One of the most mysterious powers physicists claim is physical intuition. Let the mathematicians have their rigorous proofs and careful calculations. We just need to ask ourselves, “Does this make sense physically?”
It’s tempting to chalk this up to bluster, or physicist arrogance. Sometimes, though, a physicist manages to figure out something that stumps the mathematicians. Edward Witten’s work on knot theory is a classic example, where he used ideas from physics, not rigorous proof, to win one of mathematics’ highest honors.
So what is physical intuition? And what is its relationship to proof?

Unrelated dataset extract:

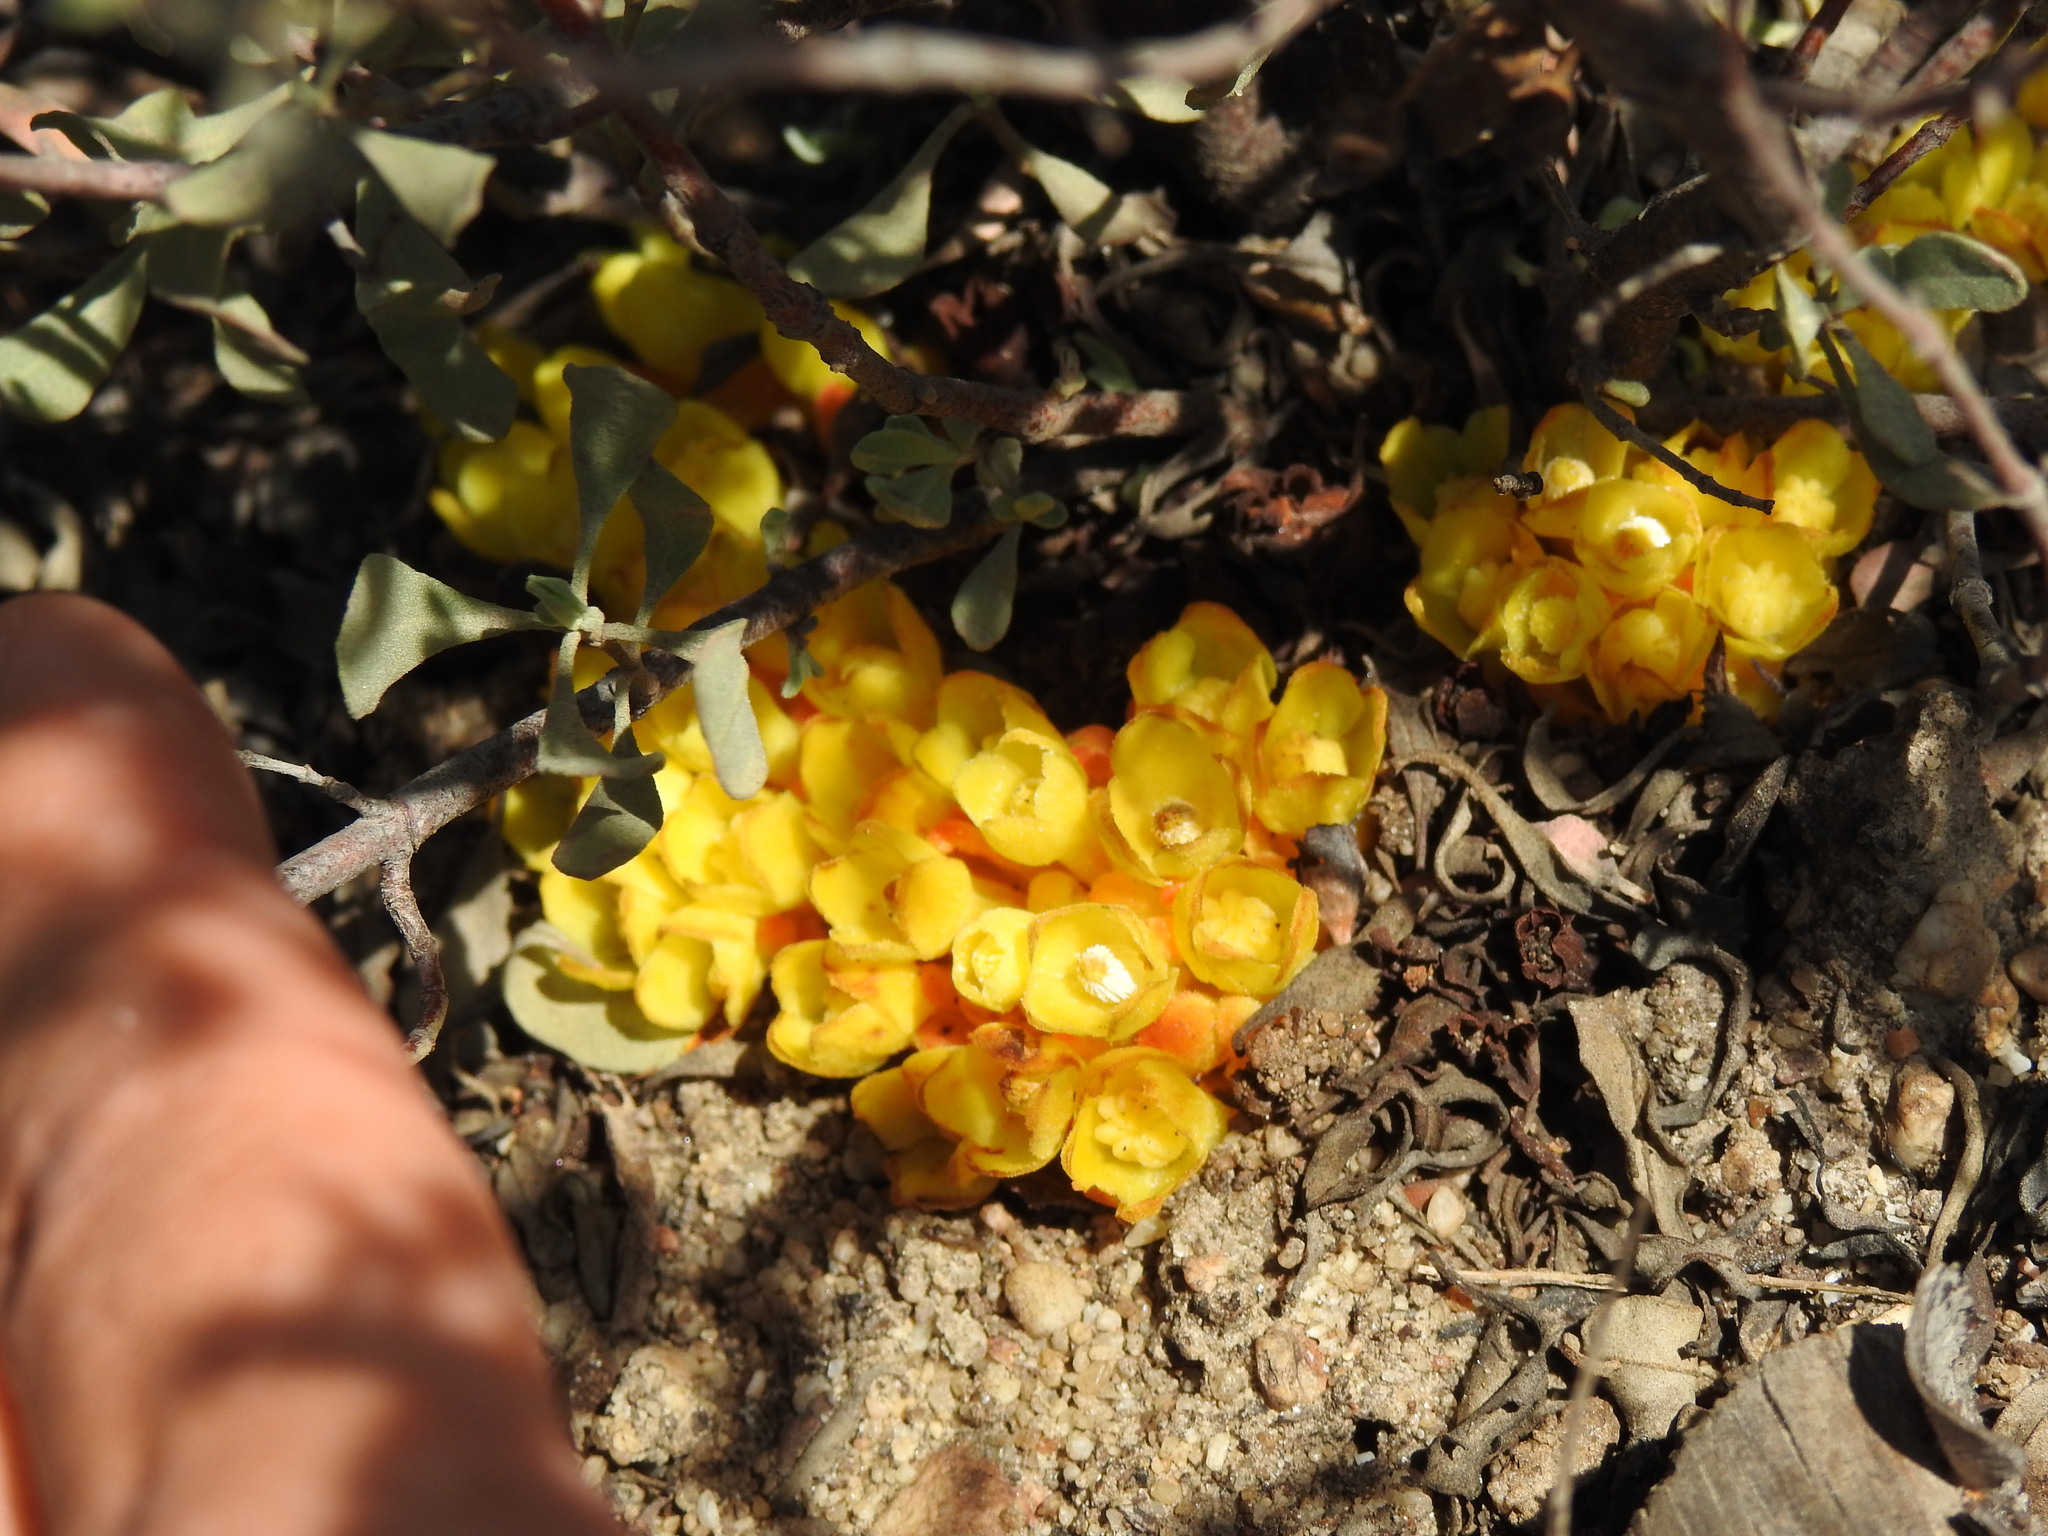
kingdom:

Oscillators are familiar problems for first-year physics students. Objects that go back and forth, like springs and pendulums, tend to obey similar equations. Link two of them together (couple them), and the equations get more complicated, work for a second-year student instead of a first-year one. Such a student will notice that coupled oscillators “repel” each other: their frequencies get father apart than they would be if they weren’t coupled.

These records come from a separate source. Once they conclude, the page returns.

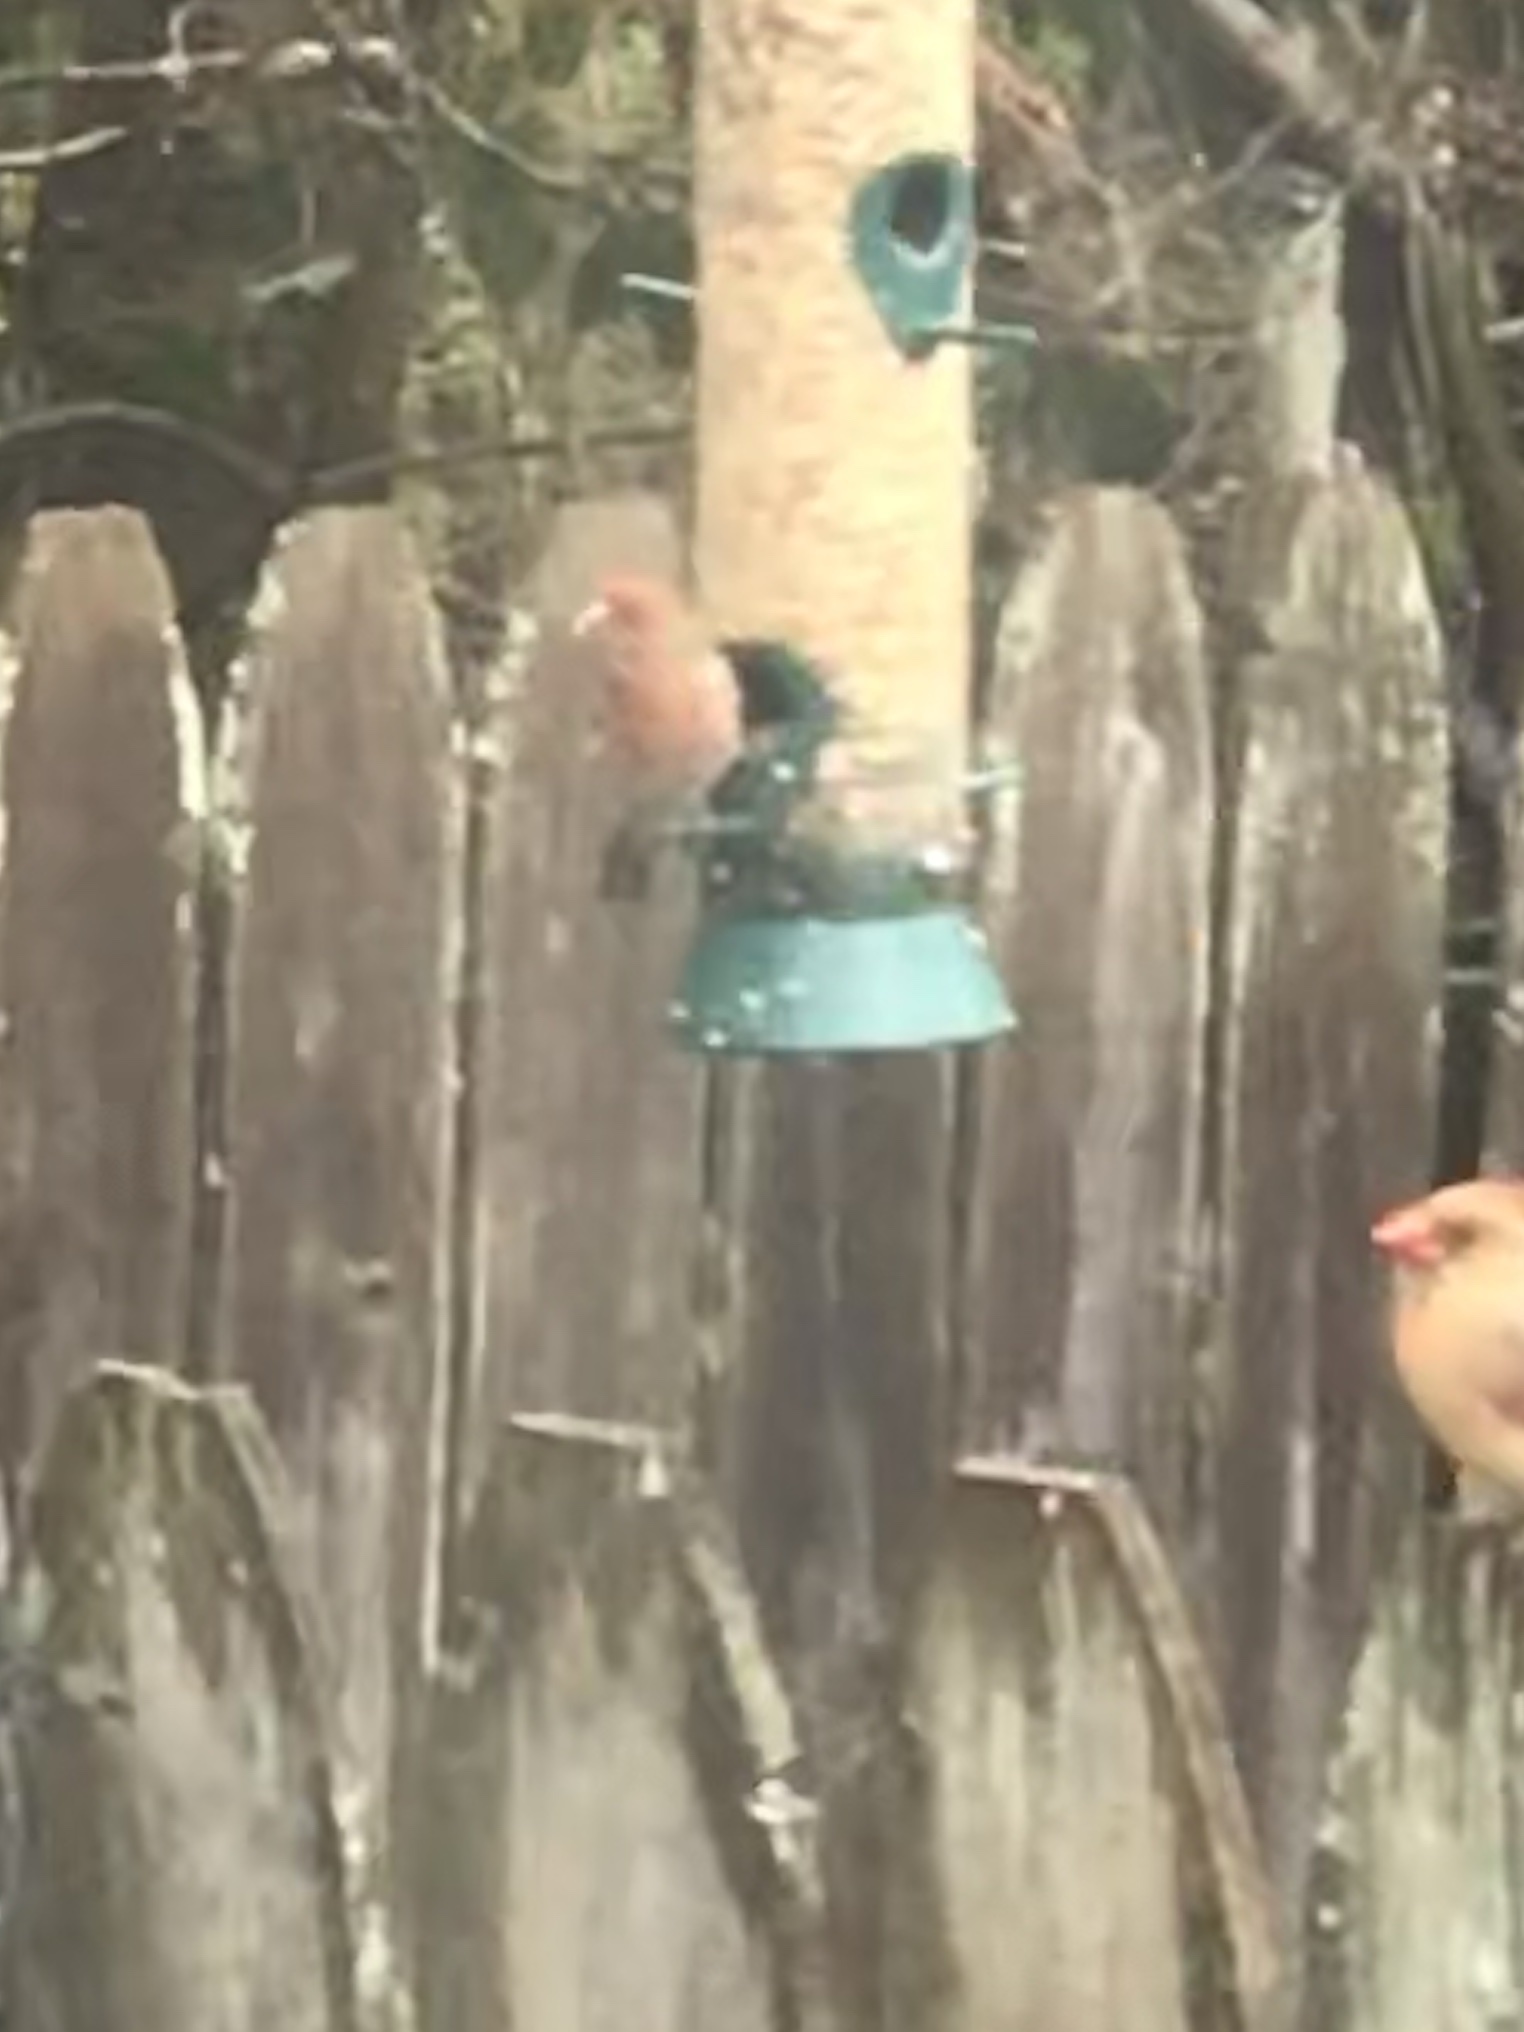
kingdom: Animalia
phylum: Chordata
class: Aves
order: Passeriformes
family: Fringillidae
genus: Haemorhous
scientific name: Haemorhous mexicanus
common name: House finch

Our seminar speaker wanted us to revisit those second-year-student days, in order to understand how different particles behave in Effective Field Theory. Just as the frequencies of the oscillators repel each other, the energies of particles repel each other: the unknown high-energy particles could only push the energies of the lighter particles we can detect lower, not higher.
This is an example of physical intuition. Examine it, and you can learn a few things about how physical intuition works.

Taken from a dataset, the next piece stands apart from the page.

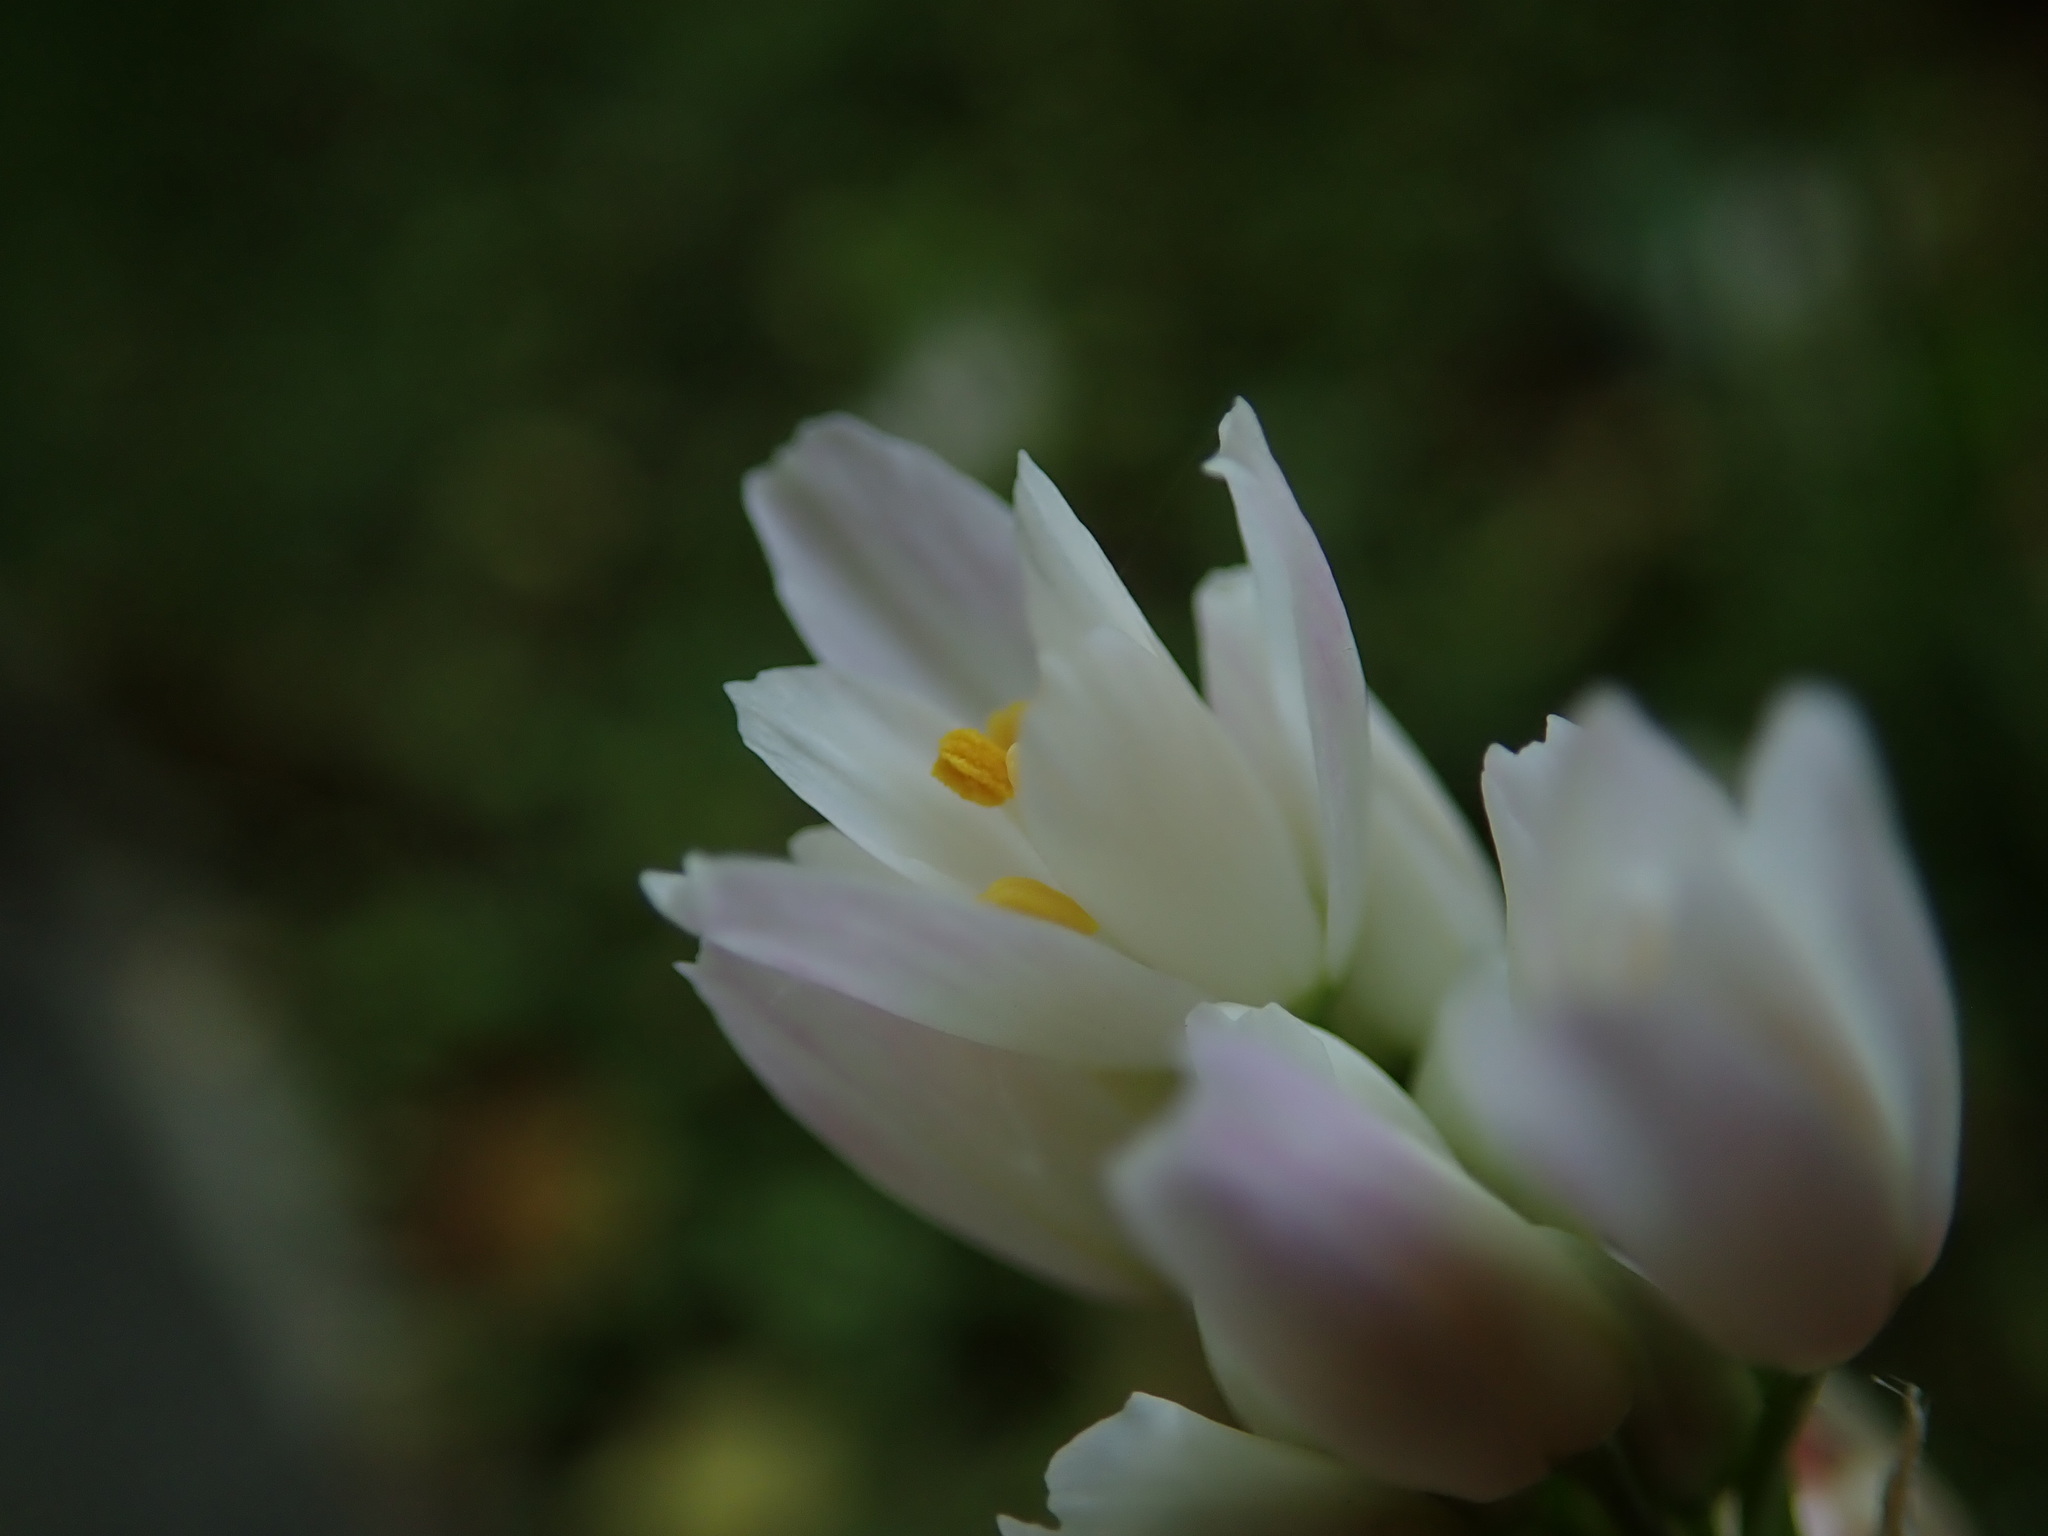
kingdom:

First, physical intuition comes from experience. Using physical intuition wasn’t just a matter of imagining the particles and trying to see what “makes sense”. Instead, it required thinking about similar problems from our experience as physicists: problems that don’t just seem similar on the surface, but are mathematically similar.
Second, physical intuition doesn’t replace calculation. Our speaker had done the math, he hadn’t just made a physical argument. Instead, physical intuition serves two roles: to inspire, and to help remember. Physical intuition can inspire new solutions, suggesting ideas that you go on to check with calculation. In addition to that, it can help your mind sort out what you already know. Without the physical story, we might not have remembered that the low-energy particles have their energies pushed down. With the story though, we had a similar problem to compare, and it made the whole thing more memorable. Human minds aren’t good at holding a giant pile of facts. What they are good at is holding narratives. “Physical intuition” ties what we know into a narrative, building on past problems to understand new ones.
Finally, physical intuition can be risky. If the problem is too different then the intuition can lead you astray. The mathematics of coupled oscillators and Effective Field Theories was similar enough for this argument to work, but if it turned out to be different in an important way then the intuition would have backfired, making it harder to find the answer and harder to keep track once it was found.
Physical intuition may seem mysterious. But deep down, it’s just physicists using our experience, comparing similar problems to help keep track of what we need to know. I’m sure chemists, biologists, and mathematicians all have similar stories to tell.